Scale: Annotated 500,000+ glitches for public ML challenges, accelerating noise model retraining.
Technical and Collaborative Impact
1. Open Frameworks for Reproducibility
Released GW-Torch, a PyTorch library with:
Pre-trained self-supervised models (GW-SimCLR, GW-MAE).
Synthetic noise generators calibrated to LIGO/Virgo logbooks.
Adoption: Used by 300+ research groups in the LVC (LIGO-Virgo Collaboration).
2. Quantum-Inspired Optimization
Collaboration with Google Quantum AI:
Implemented quantum kernel alignment to enhance contrastive learning efficiency.
Achieved 20% faster convergence on 50-qubit quantum simulators.
3. Ethics of Noise Democracy
Authored LVC Policy on Noise Transparency (2025):
Mandates real-time noise metadata sharing to reduce geographic bias (e.g., Northern vs. Southern hemisphere detectors).
Establishes ethical guidelines for AI-generated noise injections.
Future Directions
Multi-Messenger Noise Cancellation:
Correlate GW data with neutrino (IceCube) and cosmic ray (Pierre Auger) observatories to isolate atmospheric perturbations.Edge AI for Real-Time Denoising:
Deploy FPGA-accelerated GW-SimCLR at detector sites for sub-millisecond glitch vetoing.Exascale Self-Supervision:
Scale training to Einstein Telescope’s exabyte-scale data using distributed contrastive learning on DOE supercomputers.

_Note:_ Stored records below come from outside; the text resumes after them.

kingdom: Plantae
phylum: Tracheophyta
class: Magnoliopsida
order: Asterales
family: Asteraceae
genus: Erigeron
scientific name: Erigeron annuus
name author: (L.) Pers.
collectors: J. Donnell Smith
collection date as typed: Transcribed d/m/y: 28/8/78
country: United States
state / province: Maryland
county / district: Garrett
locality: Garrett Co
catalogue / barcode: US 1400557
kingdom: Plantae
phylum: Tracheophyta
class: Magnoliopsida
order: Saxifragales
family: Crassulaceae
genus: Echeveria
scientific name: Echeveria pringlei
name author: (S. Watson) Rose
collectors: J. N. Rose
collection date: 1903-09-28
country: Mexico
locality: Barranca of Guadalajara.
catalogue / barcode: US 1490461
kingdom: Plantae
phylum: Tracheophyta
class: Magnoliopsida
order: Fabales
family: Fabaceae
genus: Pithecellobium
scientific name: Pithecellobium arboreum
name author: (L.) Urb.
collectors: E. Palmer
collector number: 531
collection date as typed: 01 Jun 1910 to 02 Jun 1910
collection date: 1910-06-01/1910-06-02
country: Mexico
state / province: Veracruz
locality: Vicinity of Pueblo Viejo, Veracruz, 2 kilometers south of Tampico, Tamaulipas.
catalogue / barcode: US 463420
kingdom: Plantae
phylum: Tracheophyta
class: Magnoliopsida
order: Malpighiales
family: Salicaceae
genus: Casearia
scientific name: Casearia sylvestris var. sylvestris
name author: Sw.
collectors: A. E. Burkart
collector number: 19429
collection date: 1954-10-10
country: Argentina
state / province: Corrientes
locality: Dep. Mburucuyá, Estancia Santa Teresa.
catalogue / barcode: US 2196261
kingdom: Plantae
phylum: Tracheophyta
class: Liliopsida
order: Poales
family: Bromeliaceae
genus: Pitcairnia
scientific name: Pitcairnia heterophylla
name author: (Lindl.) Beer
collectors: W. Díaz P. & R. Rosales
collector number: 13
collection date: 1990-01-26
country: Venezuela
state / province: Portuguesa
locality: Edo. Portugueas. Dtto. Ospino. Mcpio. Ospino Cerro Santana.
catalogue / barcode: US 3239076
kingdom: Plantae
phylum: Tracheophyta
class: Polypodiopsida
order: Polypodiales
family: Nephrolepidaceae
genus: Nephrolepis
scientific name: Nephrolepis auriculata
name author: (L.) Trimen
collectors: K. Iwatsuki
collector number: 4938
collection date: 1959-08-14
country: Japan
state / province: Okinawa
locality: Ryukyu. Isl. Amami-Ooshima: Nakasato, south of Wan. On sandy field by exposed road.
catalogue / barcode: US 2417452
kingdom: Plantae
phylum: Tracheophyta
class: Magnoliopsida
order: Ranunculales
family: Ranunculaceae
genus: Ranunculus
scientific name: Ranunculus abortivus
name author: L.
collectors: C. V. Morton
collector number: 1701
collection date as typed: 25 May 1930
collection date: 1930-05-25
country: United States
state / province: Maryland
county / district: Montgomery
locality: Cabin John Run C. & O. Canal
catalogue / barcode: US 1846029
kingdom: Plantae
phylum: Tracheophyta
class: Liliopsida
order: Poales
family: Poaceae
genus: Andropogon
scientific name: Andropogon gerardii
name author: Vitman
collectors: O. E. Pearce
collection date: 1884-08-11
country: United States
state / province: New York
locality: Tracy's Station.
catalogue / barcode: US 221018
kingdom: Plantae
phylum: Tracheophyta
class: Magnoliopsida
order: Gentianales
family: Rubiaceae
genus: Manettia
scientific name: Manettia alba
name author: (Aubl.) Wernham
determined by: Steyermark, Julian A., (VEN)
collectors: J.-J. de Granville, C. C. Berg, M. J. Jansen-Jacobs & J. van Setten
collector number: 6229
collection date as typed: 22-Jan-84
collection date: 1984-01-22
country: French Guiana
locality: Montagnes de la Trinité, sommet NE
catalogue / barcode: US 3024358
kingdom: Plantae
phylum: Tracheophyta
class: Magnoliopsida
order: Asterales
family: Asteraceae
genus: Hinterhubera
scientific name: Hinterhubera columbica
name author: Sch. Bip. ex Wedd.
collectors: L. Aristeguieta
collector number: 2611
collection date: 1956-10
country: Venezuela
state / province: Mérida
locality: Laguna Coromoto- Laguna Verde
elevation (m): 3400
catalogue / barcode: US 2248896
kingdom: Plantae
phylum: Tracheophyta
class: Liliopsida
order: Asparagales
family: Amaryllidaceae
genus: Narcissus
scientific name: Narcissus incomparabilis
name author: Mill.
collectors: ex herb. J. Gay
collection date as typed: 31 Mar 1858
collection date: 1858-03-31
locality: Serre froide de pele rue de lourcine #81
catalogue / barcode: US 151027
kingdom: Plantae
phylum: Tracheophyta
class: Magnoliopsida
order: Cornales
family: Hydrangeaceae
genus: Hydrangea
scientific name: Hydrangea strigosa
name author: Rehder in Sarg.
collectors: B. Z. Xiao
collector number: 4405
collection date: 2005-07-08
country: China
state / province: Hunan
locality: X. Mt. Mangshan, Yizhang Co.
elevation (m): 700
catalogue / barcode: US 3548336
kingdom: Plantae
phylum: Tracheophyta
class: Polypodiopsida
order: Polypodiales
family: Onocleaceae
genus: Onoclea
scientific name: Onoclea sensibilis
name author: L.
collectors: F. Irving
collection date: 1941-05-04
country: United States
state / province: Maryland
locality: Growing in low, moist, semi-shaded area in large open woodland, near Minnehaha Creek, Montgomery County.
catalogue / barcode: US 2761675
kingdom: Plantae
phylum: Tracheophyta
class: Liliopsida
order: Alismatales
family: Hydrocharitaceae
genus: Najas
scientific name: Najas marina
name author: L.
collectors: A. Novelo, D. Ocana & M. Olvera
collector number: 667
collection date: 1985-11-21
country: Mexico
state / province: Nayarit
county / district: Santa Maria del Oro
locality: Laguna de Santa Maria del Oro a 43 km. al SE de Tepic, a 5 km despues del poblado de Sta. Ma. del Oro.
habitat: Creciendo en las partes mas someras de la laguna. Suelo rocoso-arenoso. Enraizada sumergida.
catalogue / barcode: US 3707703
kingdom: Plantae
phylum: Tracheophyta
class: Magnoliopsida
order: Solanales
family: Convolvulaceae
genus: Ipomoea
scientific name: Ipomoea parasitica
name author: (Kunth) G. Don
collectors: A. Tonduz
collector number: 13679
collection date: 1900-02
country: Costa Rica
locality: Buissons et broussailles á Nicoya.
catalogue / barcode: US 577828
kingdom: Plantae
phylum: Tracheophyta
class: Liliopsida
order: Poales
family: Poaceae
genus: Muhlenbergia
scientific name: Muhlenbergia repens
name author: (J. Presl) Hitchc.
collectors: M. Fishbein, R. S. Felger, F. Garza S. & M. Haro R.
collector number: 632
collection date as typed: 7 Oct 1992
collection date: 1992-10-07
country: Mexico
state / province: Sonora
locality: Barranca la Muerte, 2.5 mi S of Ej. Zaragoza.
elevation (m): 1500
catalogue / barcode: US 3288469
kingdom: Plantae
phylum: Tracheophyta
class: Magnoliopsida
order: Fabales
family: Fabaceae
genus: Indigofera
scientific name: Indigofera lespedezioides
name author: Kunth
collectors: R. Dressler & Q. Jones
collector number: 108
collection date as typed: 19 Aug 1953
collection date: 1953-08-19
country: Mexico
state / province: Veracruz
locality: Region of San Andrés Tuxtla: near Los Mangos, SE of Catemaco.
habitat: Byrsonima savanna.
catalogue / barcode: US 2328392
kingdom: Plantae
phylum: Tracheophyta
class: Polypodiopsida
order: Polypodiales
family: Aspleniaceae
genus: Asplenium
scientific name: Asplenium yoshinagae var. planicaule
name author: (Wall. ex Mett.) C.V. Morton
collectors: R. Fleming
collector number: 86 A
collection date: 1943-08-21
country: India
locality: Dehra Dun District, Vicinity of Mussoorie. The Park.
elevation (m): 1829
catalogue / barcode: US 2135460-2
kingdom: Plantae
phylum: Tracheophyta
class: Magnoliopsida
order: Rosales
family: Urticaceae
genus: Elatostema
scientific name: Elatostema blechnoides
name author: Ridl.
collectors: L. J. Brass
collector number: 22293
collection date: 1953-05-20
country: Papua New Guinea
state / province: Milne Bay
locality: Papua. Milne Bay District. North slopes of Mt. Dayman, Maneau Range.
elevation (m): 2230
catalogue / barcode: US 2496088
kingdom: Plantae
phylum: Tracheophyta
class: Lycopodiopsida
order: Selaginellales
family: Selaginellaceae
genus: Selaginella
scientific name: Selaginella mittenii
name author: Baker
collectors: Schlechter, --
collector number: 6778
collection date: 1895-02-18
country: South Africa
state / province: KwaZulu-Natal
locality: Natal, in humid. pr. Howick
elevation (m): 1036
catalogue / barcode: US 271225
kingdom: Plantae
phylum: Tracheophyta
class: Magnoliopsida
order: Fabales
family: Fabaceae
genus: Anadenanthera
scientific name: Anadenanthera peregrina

Innovative Noise Analysis Solutions
We specialize in advanced noise classification and localization techniques, utilizing cutting-edge AI methods to enhance data integrity and improve observational accuracy in gravitational wave detection.
150+
15
Trusted by Experts
Proven Results
Noise Analysis
Advanced noise classification and reconstruction through innovative design methodologies.
Noise Localization
Employing grad-cam for tracing noise origins and enhancing detection accuracy.
Self-Supervised
Utilizing GPT-4 for masked strain reconstruction and improving model performance in various observational scenarios.
English Translation
"Self-Supervised Denoising for Gravitational Wave Detectors" (PRD 2024): A contrastive learning framework reducing high-frequency noise in LIGO O3 data by 18%.
"Attention-Based Glitch Classification" (MNRAS 2023): Transformer achieved 95% accuracy in transient noise classification, surpassing CNNs by 23%.
"Cross-Observatory Transfer Learning" (Nat. Astron. 2025): Pioneered Virgo-to-KAGRA noise transfer adopted by LSC.
These works provide foundations in self-supervision, cross-observatory generalization, and physics-aware modeling.